AWS Head of Healthcare for Sub-Saharan Africa, Jean Pierre Horne, said: “We see the fostering of public-private partnerships as key to addressing a lot of those challenges. The real benefits are realised when we harness the power of collaboration and create industry forums for organisations to come together and share and learn from one other.”

He continued: “This is how we bridge the gap elsewhere in the world, for example in the UK, where the UK National Health Services (NHS) has created partnerships with technology providers and product manufacturers to leverage technology to address challenges. With the advent of NHI in South Africa, we should be speaking to UK authorities and taking the lessons learned through their implementation of a universal healthcare system for all.”

Overcoming challenges through cloud-enabled innovation

The cloud is helping innovators address some of the key basic challenges, panellists said.

Polls of webinar participants found that 61% were not using cloud services in the provision of healthcare, with a lack of skills cited as the biggest challenge in using cloud services in the healthcare market. Exactly 50% of respondents said not having the required skills to operate cloud services was a challenge, while 16% felt cloud was too expensive to run and maintain. Another 16% said data residence and compliance were an issue, and a further 16% said lack of accessibility and control of systems and data was a challenge. On the question of which healthcare systems they would look to take to the cloud, 57% said Infrastructure (compute, storage, network and databases), 15% said virtual patient care services, 10% said electronic medical records, a further 10% said health data analytics, and 5% said telemedicine solutions.

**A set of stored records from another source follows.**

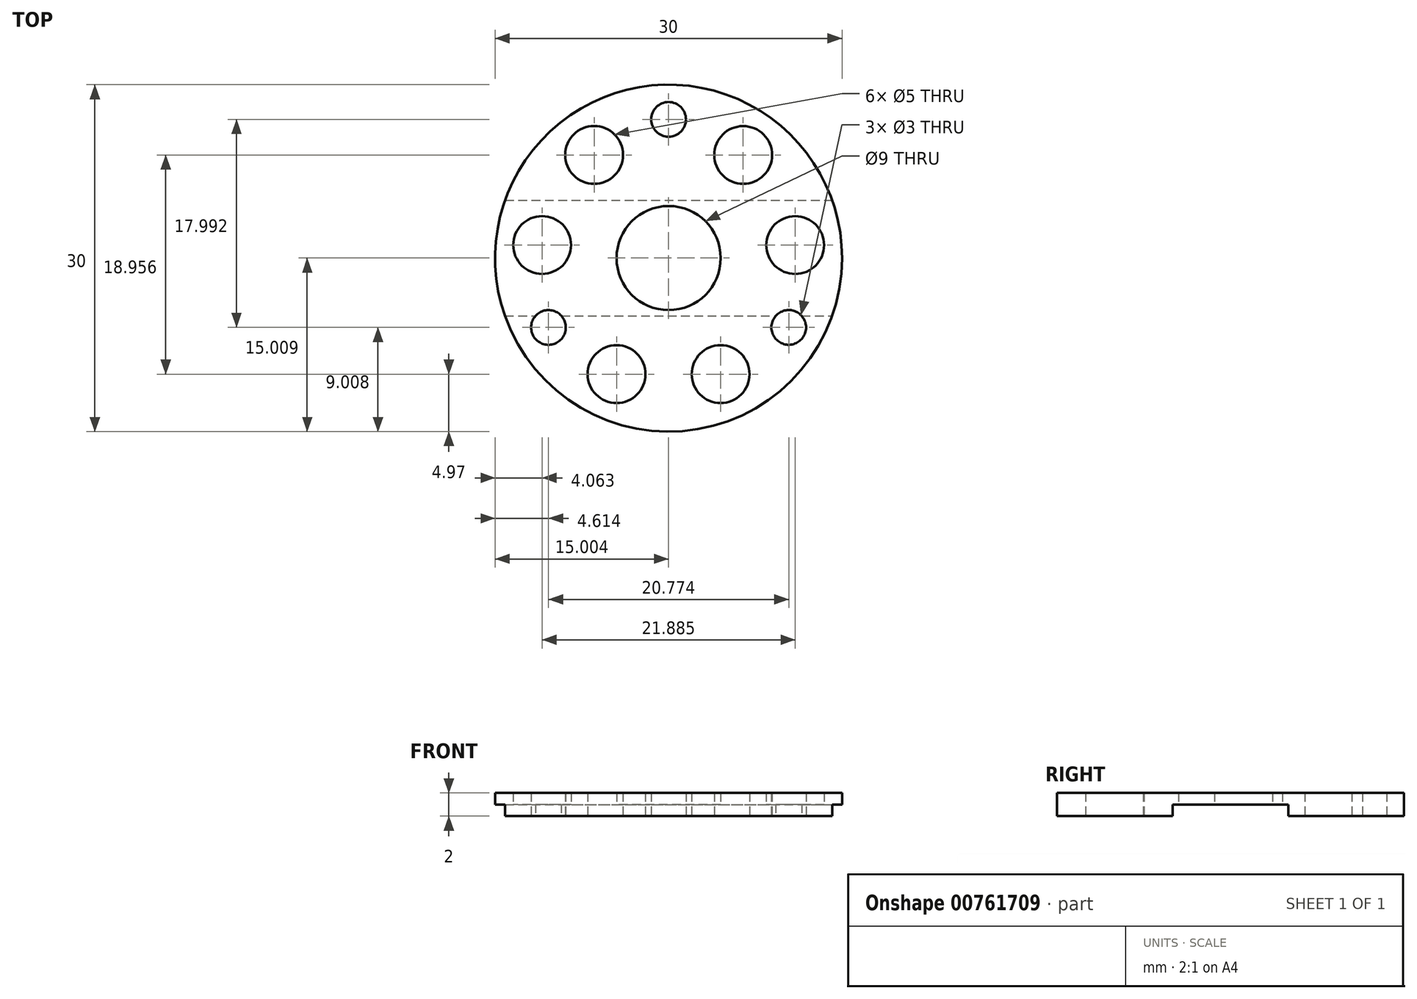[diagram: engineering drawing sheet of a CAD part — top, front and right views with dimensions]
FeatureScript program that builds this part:
annotation { "Feature Type Name" : "Feature", "Feature Type Description" : "" }
export const myFeature = defineFeature(function(context is Context, id is Id, definition is map)
    precondition{}
    {
        {
            var Q0;
            Q0=qCreatedBy(makeId("Top.planeOp"),FACE);
            var sketch = newSketch(context, id + "F0", { "sketchPlane" : qUnion([Q0])});
            skCircle(sketch, "E0", {"center": v(0, 0) * mm, "radius": 15 * mm});
            skArc(sketch, "E1", {"start": v(9.57, -7.24) * mm, "mid": v(10.4, -6) * mm, "end": v(11.06, -4.65) * mm, "construction": true});
            skArc(sketch, "E2", {"start": v(4.5, -10.03) * mm, "mid": v(5.6, -9.45) * mm, "end": v(6.65, -8.75) * mm, "construction": true});
            skCircle(sketch, "E3", {"center": v(0, 12) * mm, "radius": 1.5 * mm});
            skCircle(sketch, "E4.1.0", {"center": v(-10.39, -6) * mm, "radius": 1.5 * mm});
            skCircle(sketch, "E4.2.0", {"center": v(10.39, -6) * mm, "radius": 1.5 * mm});
            skLineSegment(sketch, "E4.anchor1", {"start": v(0, 0) * mm, "end": v(0, 12) * mm, "construction": true});
            skLineSegment(sketch, "E4.anchor2", {"start": v(0, 0) * mm, "end": v(3.9, -2.24) * mm, "construction": true});
            skCircle(sketch, "E5", {"center": v(4.5, -10.03) * mm, "radius": 2.5 * mm});
            skCircle(sketch, "E6", {"center": v(-4.5, -10.03) * mm, "radius": 2.5 * mm});
            skLineSegment(sketch, "E7", {"start": v(-4.5, -10.03) * mm, "end": v(-2, -10.03) * mm, "construction": true});
            skCircle(sketch, "E8.1.0", {"center": v(6.45, 8.92) * mm, "radius": 2.5 * mm});
            skCircle(sketch, "E8.1.1", {"center": v(10.95, 1.13) * mm, "radius": 2.5 * mm});
            skCircle(sketch, "E8.2.0", {"center": v(-10.94, 1.14) * mm, "radius": 2.5 * mm});
            skCircle(sketch, "E8.2.1", {"center": v(-6.44, 8.93) * mm, "radius": 2.5 * mm});
            skCircle(sketch, "E9", {"center": v(0, 0) * mm, "radius": 4.5 * mm});
            skLineSegment(sketch, "E10.trimOffspring", {"start": v(2, -10.03) * mm, "end": v(4.5, -10.03) * mm, "construction": true});
            skArc(sketch, "E11.trimOffspring", {"start": v(8.94, -6.4) * mm, "mid": v(9.52, -5.5) * mm, "end": v(10.01, -4.54) * mm, "construction": true});
            skArc(sketch, "E12.trimOffspring", {"start": v(10.9, -1.37) * mm, "mid": v(10.93, 1.13) * mm, "end": v(10.4, 3.57) * mm, "construction": true});
            skArc(sketch, "E13.trimOffspring", {"start": v(11.94, -1.16) * mm, "mid": v(11.94, 1.23) * mm, "end": v(11.45, 3.58) * mm, "construction": true});
            skArc(sketch, "E14.trimOffspring", {"start": v(8.82, 8.13) * mm, "mid": v(7.03, 9.72) * mm, "end": v(4.96, 10.93) * mm, "construction": true});
            skArc(sketch, "E15.trimOffspring", {"start": v(1.5, 11.9) * mm, "mid": v(0, 12) * mm, "end": v(-1.5, 11.9) * mm, "construction": true});
            skArc(sketch, "E16.trimOffspring", {"start": v(1.06, 10.94) * mm, "mid": v(0, 11) * mm, "end": v(-1.06, 10.94) * mm, "construction": true});
            skArc(sketch, "E17.trimOffspring", {"start": v(8.29, 7.22) * mm, "mid": v(6.44, 8.9) * mm, "end": v(4.26, 10.13) * mm, "construction": true});
            skArc(sketch, "E18.trimOffspring", {"start": v(-4.25, 10.14) * mm, "mid": v(-6.43, 8.91) * mm, "end": v(-8.28, 7.23) * mm, "construction": true});
            skArc(sketch, "E19.trimOffspring", {"start": v(-4.95, 10.93) * mm, "mid": v(-7.02, 9.73) * mm, "end": v(-8.81, 8.14) * mm, "construction": true});
            skArc(sketch, "E20.trimOffspring", {"start": v(-10.4, 3.58) * mm, "mid": v(-10.93, 1.14) * mm, "end": v(-10.9, -1.36) * mm, "construction": true});
            skArc(sketch, "E21.trimOffspring", {"start": v(-11.45, 3.58) * mm, "mid": v(-11.94, 1.24) * mm, "end": v(-11.94, -1.15) * mm, "construction": true});
            skArc(sketch, "E22.trimOffspring", {"start": v(-11.06, -4.65) * mm, "mid": v(-10.4, -6) * mm, "end": v(-9.56, -7.25) * mm, "construction": true});
            skArc(sketch, "E23.trimOffspring", {"start": v(-10.01, -4.54) * mm, "mid": v(-9.52, -5.5) * mm, "end": v(-8.94, -6.4) * mm, "construction": true});
            skLineSegment(sketch, "E24.trimOffspring", {"start": v(9.09, -5.24) * mm, "end": v(10.39, -5.99) * mm, "construction": true});
            skCircle(sketch, "E25", {"center": v(0, 0) * mm, "radius": 5 * mm, "construction": true});
            skLineSegment(sketch, "E26", {"start": v(-14.15, -5) * mm, "end": v(14.15, -5) * mm});
            skLineSegment(sketch, "E27", {"start": v(-14.14, 5) * mm, "end": v(14.14, 5) * mm});
            skSolve(sketch);
        }
        {
            var Q0;
            Q0=makeQuery(id+"F0.imprint","IMPRINT",FACE,{"disambiguationData":[TD([[makeQuery(id+"F0.imprint","IMPRINT",EDGE,{"derivedFrom":sQuery(id+"F0.wireOp",EDGE,"E3")}),-1.0]])]});
            var Q1;
            Q1=makeQuery(id+"F0.imprint","IMPRINT",FACE,{"disambiguationData":[TD([[makeQuery(id+"F0.imprint","IMPRINT",EDGE,{"derivedFrom":sQuery(id+"F0.wireOp",EDGE,"E5")}),-1.0]])]});
            var Q2;
            Q2=makeQuery(id+"F0.imprint","IMPRINT",FACE,{"disambiguationData":[TD([[makeQuery(id+"F0.imprint","IMPRINT",EDGE,{"derivedFrom":sQuery(id+"F0.wireOp",EDGE,"E8.1.1")}),-1.0]])]});
            extrude(context, id + "F1", {"entities" : qUnion([Q0, Q1, Q2]), "depth" : 2 * mm, "offsetDistance" : 25 * mm});
        }
        {
            var Q0;
            Q0=makeQuery(id+"F0.imprint","IMPRINT",FACE,{"disambiguationData":[TD([[makeQuery(id+"F0.imprint","IMPRINT",EDGE,{"derivedFrom":sQuery(id+"F0.wireOp",EDGE,"E8.1.1")}),-1.0]])]});
            extrude(context, id + "F2", {"entities" : qUnion([Q0]), "operationType" : NewBodyOperationType.REMOVE, "depth" : 1 * mm, "offsetDistance" : 25 * mm});
        }
    });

Dr Christian said: “For CareConnect, going cloud first shortened our time to deploy, implement and go live with our solutions. By partnering with AWS – which has all the necessary skills – and using their knowledge and solutions, we were able to innovate faster.”

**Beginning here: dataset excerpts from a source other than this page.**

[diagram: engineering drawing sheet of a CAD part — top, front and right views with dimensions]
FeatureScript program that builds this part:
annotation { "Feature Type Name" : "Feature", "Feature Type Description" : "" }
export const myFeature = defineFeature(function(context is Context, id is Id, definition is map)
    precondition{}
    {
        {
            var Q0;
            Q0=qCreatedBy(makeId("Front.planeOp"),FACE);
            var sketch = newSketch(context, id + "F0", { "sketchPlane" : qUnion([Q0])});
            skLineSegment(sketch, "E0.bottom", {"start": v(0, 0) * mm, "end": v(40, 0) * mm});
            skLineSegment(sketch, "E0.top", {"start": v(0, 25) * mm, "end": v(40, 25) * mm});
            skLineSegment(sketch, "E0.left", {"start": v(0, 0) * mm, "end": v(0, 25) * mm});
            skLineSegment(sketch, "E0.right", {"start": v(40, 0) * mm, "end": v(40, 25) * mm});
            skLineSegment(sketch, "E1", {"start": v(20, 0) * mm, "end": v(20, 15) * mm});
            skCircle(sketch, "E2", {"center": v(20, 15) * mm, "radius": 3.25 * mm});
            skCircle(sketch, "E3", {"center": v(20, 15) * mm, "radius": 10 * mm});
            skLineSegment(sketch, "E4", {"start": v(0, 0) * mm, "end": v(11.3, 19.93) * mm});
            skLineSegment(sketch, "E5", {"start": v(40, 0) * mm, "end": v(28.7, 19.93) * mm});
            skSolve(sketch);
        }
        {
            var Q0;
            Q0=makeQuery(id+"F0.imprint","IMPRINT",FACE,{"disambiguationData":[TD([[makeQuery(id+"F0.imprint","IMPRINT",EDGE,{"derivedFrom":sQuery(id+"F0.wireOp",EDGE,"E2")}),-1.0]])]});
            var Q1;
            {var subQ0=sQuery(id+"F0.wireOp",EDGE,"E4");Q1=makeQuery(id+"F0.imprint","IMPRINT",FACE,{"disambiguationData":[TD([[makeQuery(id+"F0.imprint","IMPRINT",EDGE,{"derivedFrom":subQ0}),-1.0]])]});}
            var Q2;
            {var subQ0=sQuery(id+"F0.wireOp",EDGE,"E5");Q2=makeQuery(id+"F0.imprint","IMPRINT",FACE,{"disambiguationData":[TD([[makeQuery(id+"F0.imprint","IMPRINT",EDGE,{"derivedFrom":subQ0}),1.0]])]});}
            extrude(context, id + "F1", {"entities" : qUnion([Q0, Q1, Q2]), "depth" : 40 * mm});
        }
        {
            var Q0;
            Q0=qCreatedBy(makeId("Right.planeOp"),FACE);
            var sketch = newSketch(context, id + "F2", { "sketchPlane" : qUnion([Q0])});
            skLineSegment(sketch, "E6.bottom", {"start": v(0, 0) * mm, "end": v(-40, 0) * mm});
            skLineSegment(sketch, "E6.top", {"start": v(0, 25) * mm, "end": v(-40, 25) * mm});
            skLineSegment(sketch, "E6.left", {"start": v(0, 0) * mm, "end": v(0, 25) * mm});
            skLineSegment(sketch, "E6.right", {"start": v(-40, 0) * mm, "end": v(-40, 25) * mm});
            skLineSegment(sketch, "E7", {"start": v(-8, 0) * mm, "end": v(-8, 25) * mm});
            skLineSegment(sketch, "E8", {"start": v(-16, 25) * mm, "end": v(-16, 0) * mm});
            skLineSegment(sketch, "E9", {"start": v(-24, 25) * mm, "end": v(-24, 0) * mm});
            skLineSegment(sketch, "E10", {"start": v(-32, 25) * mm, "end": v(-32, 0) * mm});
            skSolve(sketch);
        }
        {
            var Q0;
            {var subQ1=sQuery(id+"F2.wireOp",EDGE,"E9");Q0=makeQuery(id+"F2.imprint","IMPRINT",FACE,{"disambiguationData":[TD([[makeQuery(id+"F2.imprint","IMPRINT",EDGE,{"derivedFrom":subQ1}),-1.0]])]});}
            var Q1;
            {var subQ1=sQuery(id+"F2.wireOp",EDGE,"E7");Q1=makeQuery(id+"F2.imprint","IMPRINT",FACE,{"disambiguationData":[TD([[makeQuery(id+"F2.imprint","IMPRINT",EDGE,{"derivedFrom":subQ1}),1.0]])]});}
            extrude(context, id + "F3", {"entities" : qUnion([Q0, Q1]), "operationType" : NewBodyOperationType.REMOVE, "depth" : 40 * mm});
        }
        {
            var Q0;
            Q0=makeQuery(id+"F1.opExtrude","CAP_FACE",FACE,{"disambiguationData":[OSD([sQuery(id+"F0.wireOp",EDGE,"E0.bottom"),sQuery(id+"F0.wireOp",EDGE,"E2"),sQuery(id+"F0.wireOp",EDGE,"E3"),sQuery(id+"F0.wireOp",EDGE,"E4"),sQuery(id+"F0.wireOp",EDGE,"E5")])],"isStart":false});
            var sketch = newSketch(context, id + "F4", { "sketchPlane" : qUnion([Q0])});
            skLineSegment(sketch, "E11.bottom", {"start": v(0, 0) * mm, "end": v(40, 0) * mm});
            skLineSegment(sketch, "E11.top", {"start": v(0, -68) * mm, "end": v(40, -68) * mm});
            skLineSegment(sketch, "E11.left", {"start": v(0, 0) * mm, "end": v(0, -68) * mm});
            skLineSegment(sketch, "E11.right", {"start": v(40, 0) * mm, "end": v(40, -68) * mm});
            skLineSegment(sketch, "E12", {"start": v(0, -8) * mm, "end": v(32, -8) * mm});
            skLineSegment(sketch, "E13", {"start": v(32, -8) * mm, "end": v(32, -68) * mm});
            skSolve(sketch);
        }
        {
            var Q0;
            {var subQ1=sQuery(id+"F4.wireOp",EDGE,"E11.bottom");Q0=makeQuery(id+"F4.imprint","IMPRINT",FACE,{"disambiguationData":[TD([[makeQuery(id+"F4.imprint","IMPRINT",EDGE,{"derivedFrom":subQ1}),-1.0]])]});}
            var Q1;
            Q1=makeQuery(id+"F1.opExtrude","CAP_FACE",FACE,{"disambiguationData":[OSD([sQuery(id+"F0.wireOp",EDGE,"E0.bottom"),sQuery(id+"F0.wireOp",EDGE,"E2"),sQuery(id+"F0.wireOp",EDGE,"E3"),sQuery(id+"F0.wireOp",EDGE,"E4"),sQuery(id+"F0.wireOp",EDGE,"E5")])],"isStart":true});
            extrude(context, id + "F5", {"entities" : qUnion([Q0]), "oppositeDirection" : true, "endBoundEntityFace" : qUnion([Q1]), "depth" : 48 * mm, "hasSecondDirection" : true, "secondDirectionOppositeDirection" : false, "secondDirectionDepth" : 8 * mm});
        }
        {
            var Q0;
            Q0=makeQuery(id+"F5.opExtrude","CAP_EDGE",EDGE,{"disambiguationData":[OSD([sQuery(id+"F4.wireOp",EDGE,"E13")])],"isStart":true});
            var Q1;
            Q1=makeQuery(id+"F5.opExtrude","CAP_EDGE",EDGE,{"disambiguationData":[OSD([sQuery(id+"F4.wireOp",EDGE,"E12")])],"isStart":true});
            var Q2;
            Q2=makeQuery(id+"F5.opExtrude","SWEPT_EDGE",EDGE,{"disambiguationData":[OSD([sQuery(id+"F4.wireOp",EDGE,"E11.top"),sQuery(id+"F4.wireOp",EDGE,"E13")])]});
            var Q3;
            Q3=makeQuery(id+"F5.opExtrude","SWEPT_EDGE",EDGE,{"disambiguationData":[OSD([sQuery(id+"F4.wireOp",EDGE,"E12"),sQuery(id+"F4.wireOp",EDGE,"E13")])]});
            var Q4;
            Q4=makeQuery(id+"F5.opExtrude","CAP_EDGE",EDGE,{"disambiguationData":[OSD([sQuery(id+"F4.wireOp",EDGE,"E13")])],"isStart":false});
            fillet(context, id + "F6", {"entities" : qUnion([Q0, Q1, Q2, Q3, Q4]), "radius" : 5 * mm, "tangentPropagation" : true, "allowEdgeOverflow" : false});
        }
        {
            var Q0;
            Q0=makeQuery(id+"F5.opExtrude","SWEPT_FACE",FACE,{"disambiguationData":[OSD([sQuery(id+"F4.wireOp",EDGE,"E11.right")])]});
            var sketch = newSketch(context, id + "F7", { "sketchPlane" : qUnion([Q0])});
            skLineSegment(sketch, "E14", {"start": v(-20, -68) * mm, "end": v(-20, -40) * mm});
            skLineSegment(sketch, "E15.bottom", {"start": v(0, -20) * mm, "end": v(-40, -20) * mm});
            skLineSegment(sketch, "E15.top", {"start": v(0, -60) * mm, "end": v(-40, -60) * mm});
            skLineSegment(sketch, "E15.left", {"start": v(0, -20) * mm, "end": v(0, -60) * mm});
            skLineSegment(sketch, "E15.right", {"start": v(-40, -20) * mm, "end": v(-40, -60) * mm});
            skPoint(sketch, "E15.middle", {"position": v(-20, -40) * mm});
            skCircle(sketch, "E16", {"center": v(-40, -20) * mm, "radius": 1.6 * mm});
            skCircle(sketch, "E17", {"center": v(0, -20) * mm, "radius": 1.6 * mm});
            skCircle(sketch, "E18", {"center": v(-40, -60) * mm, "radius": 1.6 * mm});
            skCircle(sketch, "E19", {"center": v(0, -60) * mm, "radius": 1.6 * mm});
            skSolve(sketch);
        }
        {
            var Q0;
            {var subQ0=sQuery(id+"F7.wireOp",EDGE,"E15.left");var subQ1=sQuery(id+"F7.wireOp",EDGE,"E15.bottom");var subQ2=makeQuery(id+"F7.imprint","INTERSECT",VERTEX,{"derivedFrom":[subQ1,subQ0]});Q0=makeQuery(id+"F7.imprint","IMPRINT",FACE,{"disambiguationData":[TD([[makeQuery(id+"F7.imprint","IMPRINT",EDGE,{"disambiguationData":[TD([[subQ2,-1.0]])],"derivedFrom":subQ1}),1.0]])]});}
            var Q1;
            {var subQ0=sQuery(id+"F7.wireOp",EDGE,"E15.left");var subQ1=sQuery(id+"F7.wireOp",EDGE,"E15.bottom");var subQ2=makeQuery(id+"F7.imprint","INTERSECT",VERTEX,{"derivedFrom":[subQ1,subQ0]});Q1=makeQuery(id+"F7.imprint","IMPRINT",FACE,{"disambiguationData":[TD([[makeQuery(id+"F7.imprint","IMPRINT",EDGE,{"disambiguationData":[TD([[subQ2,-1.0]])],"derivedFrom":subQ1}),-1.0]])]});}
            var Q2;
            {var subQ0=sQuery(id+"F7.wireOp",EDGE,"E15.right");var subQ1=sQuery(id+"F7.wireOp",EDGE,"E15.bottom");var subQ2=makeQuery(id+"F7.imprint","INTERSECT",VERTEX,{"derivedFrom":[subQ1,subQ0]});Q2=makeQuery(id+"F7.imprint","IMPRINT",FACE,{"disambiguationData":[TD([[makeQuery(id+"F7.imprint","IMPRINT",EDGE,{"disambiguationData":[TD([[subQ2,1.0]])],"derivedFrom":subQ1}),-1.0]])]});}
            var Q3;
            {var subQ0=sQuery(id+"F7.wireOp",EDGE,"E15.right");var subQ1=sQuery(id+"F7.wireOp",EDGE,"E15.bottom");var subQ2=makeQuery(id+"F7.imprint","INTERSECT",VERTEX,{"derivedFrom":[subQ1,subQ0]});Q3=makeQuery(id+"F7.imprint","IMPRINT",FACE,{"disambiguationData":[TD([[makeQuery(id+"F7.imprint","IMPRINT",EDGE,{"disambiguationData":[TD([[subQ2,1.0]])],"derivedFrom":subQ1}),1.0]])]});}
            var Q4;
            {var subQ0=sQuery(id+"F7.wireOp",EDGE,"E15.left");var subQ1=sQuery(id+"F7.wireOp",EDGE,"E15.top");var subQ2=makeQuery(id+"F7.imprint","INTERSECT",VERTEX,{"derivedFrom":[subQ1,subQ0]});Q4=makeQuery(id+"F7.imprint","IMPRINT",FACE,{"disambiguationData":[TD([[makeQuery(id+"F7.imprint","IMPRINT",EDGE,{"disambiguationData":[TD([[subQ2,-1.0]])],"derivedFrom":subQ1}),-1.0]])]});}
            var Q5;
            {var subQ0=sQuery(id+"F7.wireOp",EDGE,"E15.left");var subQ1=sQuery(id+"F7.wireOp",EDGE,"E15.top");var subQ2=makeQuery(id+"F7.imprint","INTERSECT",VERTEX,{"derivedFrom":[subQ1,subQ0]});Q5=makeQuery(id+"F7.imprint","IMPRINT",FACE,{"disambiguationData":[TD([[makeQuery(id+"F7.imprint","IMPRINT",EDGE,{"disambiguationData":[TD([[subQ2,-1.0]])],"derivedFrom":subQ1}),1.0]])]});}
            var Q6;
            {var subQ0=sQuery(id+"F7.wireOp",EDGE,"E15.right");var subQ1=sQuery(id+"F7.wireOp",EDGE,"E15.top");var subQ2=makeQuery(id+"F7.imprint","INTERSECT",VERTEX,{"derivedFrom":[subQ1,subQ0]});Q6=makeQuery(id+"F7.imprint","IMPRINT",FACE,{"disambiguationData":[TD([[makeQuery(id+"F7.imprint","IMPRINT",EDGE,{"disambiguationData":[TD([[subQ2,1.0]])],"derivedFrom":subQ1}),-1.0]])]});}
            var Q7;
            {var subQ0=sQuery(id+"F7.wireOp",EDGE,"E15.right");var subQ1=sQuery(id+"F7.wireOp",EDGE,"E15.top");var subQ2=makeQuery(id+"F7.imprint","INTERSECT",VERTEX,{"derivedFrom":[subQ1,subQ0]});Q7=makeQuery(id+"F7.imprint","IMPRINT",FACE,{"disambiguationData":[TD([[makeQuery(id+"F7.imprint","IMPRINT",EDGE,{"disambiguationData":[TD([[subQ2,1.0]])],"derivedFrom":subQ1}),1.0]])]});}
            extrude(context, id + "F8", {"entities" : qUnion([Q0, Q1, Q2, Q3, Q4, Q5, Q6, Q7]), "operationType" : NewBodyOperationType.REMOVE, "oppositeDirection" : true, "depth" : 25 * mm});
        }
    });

Dr Fleming said: “Building on a solid core information system has been critical for the success of our digital programme. This is the foundation for collecting the data and making sure we can do something with it. The cloud is making a difference and has enabled a move from large, complex monolithic systems to composable systems that solve specific problems. This is a more flexible approach that allows us to adapt quickly.”

Solomon said his team was also using the cloud to support an agile approach. “We are taking an iterative approach starting with a minimum viable product, and this is proving very successful. Our mindset is always on enterprise architecture approach with a distributed model for information gathering, and then bringing it together for analysis. We use the cloud in a hybridised model for patient data security, and depend on the cloud for the ability to scale,” said Solomon.